Six months later, Selman Waksman himself was invited to Moscow. Aware of the situation, he smuggled in 30 grams of streptomycin. This was enough for Irina, as well as for other children. Soon, the Soviets established their own streptomycin production, and by 1948 over 900 children were saved thanks to the medicine.

Inadvertently helping the deaf

Veniamin Tsukerman, irina Tsukerman, Israel Galynker, Moscow, 1956

Galynker’s phone call to the U.S. didn’t go unnoticed. All Soviet physicists at the time were under close surveillance. Galynker was accused of espionage for contacting Hinshaw, and sentenced to death.
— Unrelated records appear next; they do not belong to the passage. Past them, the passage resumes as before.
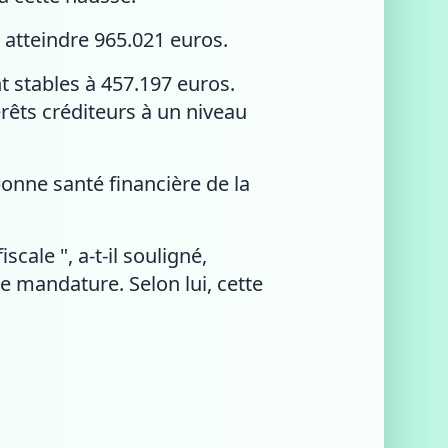
 atteindre 965.021 euros.
nt stables à 457.197 euros.
rêts créditeurs à un niveau
onne santé financière de la
ale ", a-t-il souligné,
 mandature. Selon lui, cette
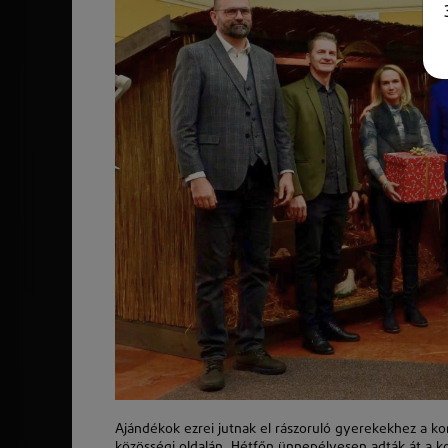
Ajándékok ezrei jutnak el rászoruló gyerekekhez a ko
közösségi oldalán. Hétfőn ünnepélyesen adták át a ko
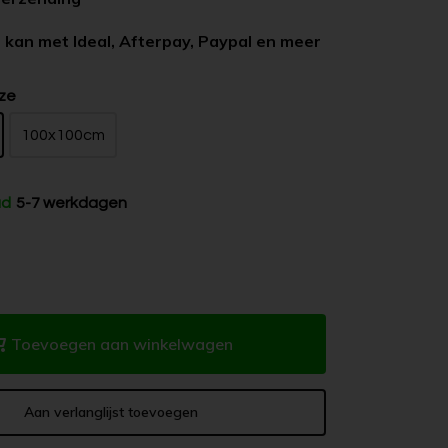
 kan met Ideal, Afterpay, Paypal en meer
ze
100x100cm
ad
5-7 werkdagen
Toevoegen aan winkelwagen
Aan verlanglijst toevoegen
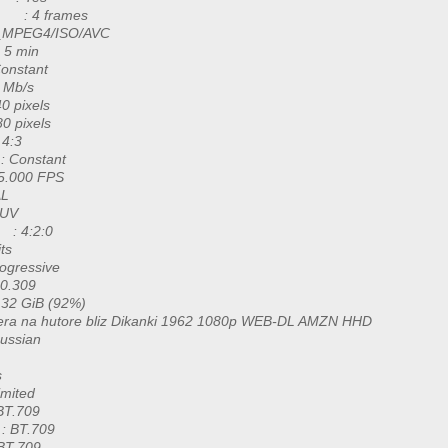
es : 4 frames
EG4/ISO/AVC
 min
nstant
Mb/s
ixels
ixels
4:3
Constant
000 FPS
L
UV
: 4:2:0
ts
essive
0.309
 GiB (92%)
utore bliz Dikanki 1962 1080p WEB-DL AMZN HHD
sian
s
ited
T.709
: BT.709
BT.709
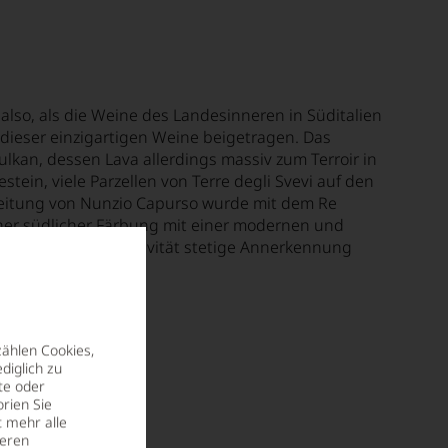
lso, als die Weine des Landesinneren in Süditalien
 dieser einzigartigen Weine beigetragen. Das
kan, dessen Lava allerdings massiv zum Terroir in
tein, viele Parzellen von Terre degli Svevi auf den
r Leitung von Nunzio Capurso wurde mit dem Re
cher südlicher Färbung mit einer modernen und
steigender Attraktivität stetige Annerkennung
zählen Cookies,
diglich zu
te oder
rien Sie
t mehr alle
seren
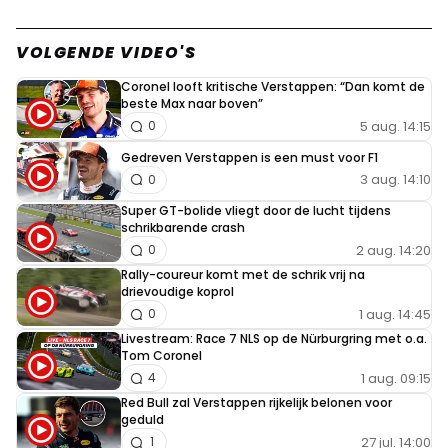
Coralmar
VOLGENDE VIDEO'S
17 maart 2022 15:01
Coronel looft kritische Verstappen: “Dan komt de
Minder flitsend dan het afgelopen jaar!
beste Max naar boven”
5 aug. 14:15
0
Gedreven Verstappen is een must voor F1
Auto's doen vroem vroem,
3 aug. 14:10
0
17 maart 2022 15:32
Super GT-bolide vliegt door de lucht tijdens
Vond het filmpje van vorig jaar vele malen prettiger om
schrikbarende crash
naar te kijken. Al is het dezelfde tune het klinkt wel een
2 aug. 14:20
0
stuk fletser.
Rally-coureur komt met de schrik vrij na
drievoudige koprol
1 aug. 14:45
0
Livestream: Race 7 NLS op de Nürburgring met o.a.
Daanemans
Tom Coronel
1 aug. 09:15
4
17 maart 2022 16:10
Red Bull zal Verstappen rijkelijk belonen voor
Het oogt een beetje last minute…
geduld
27 jul. 14:00
1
After he spent 40 days on death row, his sentence was commuted to 25 years in prison. Fortunately, in 1956, seven years later, his influential friends managed to get him freed. “I paid a lot for Irina’s life,” Galynker said. “But it was worth it.”

After she was healed, Irina completely lost her hearing. Still, growing up in a scientific family, she graduated from the Moscow State Technical University and spent her life studying methods of communication for deaf people, as well as inventing and testing hearing devices, and working on the adaptation of Morse code for the deaf. She died this October in the very house where she and her parents had lived their entire lives.